In clinically unstable patients or those with persistent ischemic symptoms, a more invasive approach should be considered, possibly with a reperfusion strategy, which is likely to provide better survival probability. PCI should be the first option in dissections involving a single vessel, especially when there is involvement of its entire length. It is often necessary to implant more than one stent to treat the dissection, and there is no proven benefit of drug-eluting stents when compared to bare-metal stents in such circumstances. Stent implantation is intended to seal the intimal flap to re-expand the true lumen. Special care should be used to minimize the risk of obstructing intramural hematomas present in the false lumen, since the elimination of the latter can compress the hematoma, dislocating it to the proximal or distal border of the stent, perpetuating the dissection. 10 Furthermore, the possibility of having the guide in the false lumen should be completely discarded before expanding the stent. IVUS can be useful to clarify the situation, and its use is recommended to evaluate stent expansion and strut apposition in relation to the vessel walls, and also to prevent entry into the false lumen. 9
CABG has high mortality in this scenario (up to 33%), and should be reserved for dissections involving the left coronary trunk or multiple vessels. However, CABG can be technically difficult, as the dissection may extend further distally than shown by the angiography, complicating the decision regarding placement of the graft. Furthermore, the dissection can subsequently extend to the distal parts of the revascularized vessels, compromising the surgical outcome;6 this is the likely adverse event the patient in case 5 experienced, culminating with her death in the postoperative period.
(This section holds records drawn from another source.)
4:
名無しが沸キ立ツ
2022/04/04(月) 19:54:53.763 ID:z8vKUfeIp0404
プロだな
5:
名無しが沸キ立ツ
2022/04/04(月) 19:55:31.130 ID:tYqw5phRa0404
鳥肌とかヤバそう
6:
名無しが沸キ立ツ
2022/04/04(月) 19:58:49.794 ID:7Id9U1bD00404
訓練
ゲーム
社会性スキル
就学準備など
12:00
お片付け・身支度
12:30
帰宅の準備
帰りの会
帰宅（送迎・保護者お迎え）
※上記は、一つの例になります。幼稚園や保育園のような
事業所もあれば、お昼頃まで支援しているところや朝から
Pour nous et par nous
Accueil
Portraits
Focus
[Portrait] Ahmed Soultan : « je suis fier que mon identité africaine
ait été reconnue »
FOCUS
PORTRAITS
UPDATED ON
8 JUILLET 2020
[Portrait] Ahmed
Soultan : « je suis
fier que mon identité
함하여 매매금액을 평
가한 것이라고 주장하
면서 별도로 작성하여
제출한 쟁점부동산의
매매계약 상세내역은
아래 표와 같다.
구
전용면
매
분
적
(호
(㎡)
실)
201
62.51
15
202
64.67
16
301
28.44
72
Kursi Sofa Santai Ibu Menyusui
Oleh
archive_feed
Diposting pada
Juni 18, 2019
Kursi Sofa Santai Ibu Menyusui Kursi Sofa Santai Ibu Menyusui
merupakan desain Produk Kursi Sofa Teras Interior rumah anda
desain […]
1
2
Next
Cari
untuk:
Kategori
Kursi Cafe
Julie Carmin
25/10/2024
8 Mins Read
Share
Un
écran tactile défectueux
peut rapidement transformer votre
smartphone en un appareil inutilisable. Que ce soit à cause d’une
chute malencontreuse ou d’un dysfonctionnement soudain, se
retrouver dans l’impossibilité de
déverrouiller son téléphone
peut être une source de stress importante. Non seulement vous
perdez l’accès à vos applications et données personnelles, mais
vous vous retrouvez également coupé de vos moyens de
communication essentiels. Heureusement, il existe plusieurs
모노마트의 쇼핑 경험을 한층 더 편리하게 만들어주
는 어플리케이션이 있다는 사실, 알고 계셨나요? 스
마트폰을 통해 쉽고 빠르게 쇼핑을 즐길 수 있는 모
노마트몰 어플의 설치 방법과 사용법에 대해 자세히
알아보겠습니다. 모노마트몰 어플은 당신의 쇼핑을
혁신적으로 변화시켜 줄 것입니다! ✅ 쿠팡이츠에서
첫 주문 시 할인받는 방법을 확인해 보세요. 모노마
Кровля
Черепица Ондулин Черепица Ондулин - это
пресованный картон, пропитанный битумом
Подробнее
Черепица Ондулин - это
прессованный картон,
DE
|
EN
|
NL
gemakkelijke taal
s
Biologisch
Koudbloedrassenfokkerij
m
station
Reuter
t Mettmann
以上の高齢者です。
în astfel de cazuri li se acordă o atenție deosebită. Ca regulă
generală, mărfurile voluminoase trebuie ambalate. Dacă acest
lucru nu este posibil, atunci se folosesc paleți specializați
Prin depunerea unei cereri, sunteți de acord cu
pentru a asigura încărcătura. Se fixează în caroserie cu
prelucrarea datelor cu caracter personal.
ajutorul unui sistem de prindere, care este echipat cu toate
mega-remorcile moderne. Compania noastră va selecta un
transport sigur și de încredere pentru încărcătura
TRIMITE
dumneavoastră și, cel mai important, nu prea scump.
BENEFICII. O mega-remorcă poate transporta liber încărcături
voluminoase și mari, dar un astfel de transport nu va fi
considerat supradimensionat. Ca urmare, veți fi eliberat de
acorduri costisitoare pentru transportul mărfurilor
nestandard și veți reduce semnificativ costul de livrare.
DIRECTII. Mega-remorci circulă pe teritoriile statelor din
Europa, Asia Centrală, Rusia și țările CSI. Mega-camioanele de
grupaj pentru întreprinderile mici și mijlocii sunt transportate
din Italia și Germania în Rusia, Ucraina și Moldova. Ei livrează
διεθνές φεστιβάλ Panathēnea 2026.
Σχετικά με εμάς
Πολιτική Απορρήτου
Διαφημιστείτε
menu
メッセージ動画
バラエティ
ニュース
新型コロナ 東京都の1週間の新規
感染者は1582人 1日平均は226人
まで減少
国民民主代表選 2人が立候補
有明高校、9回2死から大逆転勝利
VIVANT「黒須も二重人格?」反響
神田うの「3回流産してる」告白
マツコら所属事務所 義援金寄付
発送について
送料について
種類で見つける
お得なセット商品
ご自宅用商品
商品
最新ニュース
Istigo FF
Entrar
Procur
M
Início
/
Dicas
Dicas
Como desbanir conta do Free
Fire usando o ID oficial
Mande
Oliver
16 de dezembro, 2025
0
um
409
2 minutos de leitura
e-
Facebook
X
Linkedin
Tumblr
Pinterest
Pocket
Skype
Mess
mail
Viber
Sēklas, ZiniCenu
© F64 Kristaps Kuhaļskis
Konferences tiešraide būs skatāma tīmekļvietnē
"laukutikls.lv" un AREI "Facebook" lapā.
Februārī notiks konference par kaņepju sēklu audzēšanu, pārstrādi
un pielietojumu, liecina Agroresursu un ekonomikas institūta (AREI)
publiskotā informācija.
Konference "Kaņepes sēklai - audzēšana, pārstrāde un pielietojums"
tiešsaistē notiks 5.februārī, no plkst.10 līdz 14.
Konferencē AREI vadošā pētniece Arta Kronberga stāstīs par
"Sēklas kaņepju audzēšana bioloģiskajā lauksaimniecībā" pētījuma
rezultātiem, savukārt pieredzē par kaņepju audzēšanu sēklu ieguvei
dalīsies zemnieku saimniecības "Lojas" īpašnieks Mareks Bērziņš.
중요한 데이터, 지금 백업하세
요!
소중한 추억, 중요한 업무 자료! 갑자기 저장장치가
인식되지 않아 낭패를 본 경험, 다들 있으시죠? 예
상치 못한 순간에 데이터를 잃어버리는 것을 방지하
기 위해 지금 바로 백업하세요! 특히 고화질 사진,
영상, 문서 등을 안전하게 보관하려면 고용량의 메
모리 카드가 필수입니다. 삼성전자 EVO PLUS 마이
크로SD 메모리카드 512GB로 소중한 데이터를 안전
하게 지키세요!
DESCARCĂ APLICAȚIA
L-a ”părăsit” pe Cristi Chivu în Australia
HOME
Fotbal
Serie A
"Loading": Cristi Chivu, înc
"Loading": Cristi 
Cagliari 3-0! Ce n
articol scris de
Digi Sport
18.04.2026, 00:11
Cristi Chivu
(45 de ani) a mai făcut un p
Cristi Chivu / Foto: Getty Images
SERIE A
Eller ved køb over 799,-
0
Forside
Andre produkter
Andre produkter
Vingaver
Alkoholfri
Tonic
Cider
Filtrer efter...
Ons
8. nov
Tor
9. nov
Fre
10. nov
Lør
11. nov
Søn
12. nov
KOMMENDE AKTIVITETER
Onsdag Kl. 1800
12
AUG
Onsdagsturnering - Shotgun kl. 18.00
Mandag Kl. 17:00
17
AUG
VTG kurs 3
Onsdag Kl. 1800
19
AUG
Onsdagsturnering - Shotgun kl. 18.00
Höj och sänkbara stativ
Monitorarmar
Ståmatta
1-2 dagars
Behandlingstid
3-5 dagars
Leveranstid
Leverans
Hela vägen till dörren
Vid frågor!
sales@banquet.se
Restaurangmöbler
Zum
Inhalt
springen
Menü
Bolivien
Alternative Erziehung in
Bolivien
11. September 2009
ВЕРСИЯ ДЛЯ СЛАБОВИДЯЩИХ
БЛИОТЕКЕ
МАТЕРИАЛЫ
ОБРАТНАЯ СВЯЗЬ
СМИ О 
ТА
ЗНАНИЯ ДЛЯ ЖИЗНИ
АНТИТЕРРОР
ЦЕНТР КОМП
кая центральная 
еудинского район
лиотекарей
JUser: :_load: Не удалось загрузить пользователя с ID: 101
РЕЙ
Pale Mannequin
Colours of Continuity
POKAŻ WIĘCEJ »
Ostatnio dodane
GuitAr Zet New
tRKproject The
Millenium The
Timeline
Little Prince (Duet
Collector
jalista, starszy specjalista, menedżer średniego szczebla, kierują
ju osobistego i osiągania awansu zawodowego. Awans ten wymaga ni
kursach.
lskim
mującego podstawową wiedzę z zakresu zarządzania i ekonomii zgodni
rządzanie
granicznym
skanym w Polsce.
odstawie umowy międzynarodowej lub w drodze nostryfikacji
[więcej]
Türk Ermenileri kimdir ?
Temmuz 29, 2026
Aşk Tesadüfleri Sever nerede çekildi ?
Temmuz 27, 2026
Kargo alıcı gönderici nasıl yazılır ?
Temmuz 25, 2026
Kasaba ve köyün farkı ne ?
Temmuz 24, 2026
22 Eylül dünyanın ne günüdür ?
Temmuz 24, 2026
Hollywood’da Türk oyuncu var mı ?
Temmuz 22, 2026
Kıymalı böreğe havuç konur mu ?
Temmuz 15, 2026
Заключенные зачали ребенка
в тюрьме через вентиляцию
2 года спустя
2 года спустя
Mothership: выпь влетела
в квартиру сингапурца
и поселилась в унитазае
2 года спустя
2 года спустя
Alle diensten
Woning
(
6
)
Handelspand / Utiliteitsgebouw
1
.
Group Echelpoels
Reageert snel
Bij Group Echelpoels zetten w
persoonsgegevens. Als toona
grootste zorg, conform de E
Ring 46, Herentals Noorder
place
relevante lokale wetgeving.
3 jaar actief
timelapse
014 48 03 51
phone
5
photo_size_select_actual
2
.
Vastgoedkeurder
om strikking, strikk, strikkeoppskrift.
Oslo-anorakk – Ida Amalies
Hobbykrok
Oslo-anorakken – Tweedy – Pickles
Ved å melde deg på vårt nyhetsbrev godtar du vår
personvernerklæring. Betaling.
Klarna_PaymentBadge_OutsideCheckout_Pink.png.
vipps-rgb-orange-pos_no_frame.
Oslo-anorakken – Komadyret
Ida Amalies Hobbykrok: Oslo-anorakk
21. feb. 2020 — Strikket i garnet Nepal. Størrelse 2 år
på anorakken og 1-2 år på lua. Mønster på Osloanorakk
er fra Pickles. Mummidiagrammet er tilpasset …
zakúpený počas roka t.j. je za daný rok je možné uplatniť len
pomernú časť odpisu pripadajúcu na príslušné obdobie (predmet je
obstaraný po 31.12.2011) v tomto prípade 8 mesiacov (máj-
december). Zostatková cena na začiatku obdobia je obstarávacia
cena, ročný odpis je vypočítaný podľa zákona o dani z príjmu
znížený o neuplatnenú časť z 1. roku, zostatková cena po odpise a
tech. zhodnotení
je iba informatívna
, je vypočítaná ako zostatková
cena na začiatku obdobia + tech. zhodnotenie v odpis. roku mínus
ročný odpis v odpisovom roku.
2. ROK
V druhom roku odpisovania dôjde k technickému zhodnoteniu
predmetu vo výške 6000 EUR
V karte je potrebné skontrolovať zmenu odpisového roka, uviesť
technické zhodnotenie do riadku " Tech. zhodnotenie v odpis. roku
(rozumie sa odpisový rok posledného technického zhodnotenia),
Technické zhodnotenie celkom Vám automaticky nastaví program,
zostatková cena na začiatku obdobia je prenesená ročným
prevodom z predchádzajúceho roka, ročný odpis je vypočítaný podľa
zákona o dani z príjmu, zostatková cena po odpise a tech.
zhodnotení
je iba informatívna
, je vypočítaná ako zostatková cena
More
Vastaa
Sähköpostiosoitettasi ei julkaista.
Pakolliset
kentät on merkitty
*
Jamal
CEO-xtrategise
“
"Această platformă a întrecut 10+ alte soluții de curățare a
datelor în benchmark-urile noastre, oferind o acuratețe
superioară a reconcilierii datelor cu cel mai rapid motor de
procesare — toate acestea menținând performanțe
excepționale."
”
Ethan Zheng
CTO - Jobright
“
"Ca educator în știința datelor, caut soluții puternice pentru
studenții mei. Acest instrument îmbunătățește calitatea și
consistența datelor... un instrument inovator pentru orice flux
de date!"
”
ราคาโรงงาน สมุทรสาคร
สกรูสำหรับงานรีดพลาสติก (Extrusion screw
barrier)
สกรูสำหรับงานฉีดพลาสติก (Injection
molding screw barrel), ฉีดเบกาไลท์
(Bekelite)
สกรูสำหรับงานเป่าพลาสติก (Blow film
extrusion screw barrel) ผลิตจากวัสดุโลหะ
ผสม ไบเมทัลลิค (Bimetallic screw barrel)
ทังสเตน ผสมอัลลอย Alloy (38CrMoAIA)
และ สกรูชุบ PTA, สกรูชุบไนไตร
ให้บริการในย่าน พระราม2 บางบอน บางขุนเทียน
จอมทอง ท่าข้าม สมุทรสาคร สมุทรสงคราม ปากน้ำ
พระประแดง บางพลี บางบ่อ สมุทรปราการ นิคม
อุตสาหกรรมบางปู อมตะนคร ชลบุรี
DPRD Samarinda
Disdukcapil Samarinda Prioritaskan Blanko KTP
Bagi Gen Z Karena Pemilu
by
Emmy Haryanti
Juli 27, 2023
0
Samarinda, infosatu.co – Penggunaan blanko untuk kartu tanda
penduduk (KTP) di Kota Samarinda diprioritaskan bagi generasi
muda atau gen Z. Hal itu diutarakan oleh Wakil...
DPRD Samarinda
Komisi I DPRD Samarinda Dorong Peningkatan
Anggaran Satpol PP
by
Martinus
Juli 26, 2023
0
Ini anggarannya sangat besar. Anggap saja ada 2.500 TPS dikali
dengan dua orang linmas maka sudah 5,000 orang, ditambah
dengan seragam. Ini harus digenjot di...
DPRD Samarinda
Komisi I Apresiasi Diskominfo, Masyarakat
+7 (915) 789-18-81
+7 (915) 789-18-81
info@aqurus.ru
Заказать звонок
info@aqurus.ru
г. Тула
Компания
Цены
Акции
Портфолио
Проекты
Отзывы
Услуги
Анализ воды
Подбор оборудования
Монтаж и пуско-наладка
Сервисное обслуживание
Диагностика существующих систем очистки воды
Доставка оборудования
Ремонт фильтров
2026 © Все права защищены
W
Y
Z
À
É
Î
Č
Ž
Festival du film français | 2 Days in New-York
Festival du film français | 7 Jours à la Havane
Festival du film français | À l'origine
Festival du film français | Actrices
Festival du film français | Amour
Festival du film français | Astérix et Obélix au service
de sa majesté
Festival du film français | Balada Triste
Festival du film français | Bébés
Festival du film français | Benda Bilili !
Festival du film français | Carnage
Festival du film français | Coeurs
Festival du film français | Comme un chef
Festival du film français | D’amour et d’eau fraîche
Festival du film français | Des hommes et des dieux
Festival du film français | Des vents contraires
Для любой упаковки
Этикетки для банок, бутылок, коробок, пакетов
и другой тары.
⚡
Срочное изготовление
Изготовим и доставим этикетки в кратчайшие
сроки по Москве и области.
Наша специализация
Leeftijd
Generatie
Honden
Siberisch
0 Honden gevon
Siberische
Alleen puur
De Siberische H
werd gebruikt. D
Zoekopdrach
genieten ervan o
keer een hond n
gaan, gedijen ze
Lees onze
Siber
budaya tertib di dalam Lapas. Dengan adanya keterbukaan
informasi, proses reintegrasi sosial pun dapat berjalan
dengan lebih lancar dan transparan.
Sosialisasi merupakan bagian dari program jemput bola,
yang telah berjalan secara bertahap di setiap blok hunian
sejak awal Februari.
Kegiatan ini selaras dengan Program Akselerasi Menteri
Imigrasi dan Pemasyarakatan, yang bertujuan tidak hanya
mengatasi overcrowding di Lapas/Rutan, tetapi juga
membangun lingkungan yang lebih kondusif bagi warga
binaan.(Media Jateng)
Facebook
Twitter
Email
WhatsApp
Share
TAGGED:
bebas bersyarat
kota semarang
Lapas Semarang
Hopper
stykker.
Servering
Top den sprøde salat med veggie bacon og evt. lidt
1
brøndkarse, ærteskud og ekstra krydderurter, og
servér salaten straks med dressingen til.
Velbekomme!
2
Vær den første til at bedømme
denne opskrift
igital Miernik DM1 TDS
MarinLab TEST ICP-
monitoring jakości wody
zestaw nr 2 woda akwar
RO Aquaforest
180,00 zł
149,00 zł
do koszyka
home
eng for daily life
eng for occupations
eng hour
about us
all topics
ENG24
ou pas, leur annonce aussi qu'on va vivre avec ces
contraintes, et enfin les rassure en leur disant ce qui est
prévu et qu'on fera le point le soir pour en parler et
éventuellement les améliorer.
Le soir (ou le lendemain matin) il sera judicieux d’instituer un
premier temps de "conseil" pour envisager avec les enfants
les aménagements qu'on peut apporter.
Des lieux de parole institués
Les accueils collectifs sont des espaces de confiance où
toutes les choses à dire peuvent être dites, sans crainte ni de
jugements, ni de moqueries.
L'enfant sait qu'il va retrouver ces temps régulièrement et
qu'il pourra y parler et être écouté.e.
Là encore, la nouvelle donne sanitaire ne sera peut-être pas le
Despite the recommendation to individualize the therapeutic strategy, the long-term results for survivors of spontaneous coronary dissection are generally encouraging, with low rates of event recurrence (either in the same vessel or another). However, the optimal method of follow-up for these patients is yet to be established, as is the best conduct to prevent further episodes. In general, it is concluded that spontaneous coronary dissection is an infrequent cause of ACS, which usually affects young individuals, and whose ideal management is uncertain, partially due to the limited experience with this clinical entity. IVUS is a useful diagnostic tool, especially in cases in which the dissection is not clearly visible at the coronary angiography, and can also guide and optimize percutaneous treatment.12 When there is hemodynamic or electrical instability, or persistent chest pain, a CABG strategy should be considered, given the severity of the usually observed clinical presentation.
CONFLICTS OF INTERESTThe authors declare no conflicts of interest.